Directions:
1. List every measurement with a unit (such as a memory size, wattage, or clock speed) that appears in the article on Windows 7 netbook specifications.
2. Continue the article on Windows 7 netbook specifications from the point where it stops.

=== Extract to read ===

Microsoft Reveals Maximum Windows 7 Netbook Specs

Microsoft may have restored some good will with its Windows 7 Starter edition changes yesterday, but netbook fans aren't likely to be thrilled by this latest development...

The Redmond giant has formally announced the new maximum specifications for netbooks shipping with Windows 7 and they represent very little improvement on the hardware currently enforced upon those with XP.

The most notable restriction is the very surprising decision to once again limit netbooks to just 1GB RAM, a remarkable choice considering how much better machines with 2GB run and just how cheaply this upgrade can be made. Other disappointments include a restriction to single core processors that have a 15W thermal design (read: Atom or VIA Nano) though their clock rate has been increased to 2GHz.

=== Provided data ===

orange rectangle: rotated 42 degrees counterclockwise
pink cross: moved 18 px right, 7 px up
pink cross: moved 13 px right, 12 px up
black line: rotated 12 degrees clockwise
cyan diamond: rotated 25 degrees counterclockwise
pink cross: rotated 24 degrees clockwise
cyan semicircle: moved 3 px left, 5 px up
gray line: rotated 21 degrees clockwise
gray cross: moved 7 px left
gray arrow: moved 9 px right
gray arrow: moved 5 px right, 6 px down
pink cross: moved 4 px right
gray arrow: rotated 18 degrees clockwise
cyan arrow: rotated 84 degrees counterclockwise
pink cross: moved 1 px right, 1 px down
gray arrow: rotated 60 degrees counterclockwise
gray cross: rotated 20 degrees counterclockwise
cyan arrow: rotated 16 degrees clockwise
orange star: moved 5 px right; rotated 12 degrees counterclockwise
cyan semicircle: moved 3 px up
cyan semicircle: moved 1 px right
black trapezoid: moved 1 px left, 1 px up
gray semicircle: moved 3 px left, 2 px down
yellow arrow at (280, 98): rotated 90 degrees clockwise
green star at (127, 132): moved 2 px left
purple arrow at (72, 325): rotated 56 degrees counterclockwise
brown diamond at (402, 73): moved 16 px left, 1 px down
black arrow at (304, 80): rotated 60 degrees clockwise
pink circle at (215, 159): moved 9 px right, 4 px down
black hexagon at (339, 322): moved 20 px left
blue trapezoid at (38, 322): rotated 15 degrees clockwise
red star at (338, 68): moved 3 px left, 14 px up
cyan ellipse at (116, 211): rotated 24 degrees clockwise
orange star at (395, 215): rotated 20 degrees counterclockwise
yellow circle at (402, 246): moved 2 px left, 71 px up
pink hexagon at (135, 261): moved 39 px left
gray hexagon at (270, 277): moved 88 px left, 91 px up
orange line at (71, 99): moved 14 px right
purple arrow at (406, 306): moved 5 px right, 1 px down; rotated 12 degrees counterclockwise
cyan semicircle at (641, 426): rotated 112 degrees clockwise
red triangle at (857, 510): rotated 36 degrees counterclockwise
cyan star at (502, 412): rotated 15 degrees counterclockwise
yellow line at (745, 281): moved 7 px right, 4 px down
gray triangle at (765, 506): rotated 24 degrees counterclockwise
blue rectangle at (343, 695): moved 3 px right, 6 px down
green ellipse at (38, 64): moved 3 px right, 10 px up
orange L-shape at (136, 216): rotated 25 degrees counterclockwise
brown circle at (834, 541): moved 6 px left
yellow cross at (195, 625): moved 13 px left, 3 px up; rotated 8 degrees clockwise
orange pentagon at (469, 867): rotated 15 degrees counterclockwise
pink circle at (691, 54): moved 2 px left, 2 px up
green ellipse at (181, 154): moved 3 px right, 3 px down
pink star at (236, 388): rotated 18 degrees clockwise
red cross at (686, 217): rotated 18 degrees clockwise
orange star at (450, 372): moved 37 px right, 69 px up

===

Solved problems:
1. 1GB, 2GB, 15W, 2GHz

2.
The maximum screen size has been cut to 10.2 inches from 12.1in as well but by way of compensation eligible HDD and SSD capacities are boosted to 250GB and 64GB respectively while there is no limitation on the choice of graphics and capacitive touchscreens are now allowed. Of course manufacturers can ignore these spec limitations altogether if they ship netbooks with Windows 7 Home edition or above, but then the greatly reduced license charge won't be available and that means higher prices.

Personally, I'd pay that bit more to have a netbook which isn't forcibly capped to 1GB RAM and I suspect so would many others. Consequently, it will be interesting to see if the dull uniform machine specs that accompanied XP based netbooks will be as prevalent this time around...


via TechHarp


May 26, 2009, 10:30 am

Gordon, my LG X110 netbook with 0.99 GB of RAM (soldered and non-upgradable) has a windows experience MEMORY result of 4.4. I have seen configurations with 2 GB RAM with exactly the same result. It seems that amount of memory installed is not a limiting factor, and that any possible bottlenecks would be somewhere else (chipset probably?). Please test this and confirm.


May 26, 2009, 10:44 am

Well, 1gb is just 'adequate' for a netbook--any of the applications you open that are 'that' hungry for the ram are usually not ment to be run on laptops that small. i never had any need for more memory on my NC10. Said this, processor restriction's a less favorable change--video oh video playback.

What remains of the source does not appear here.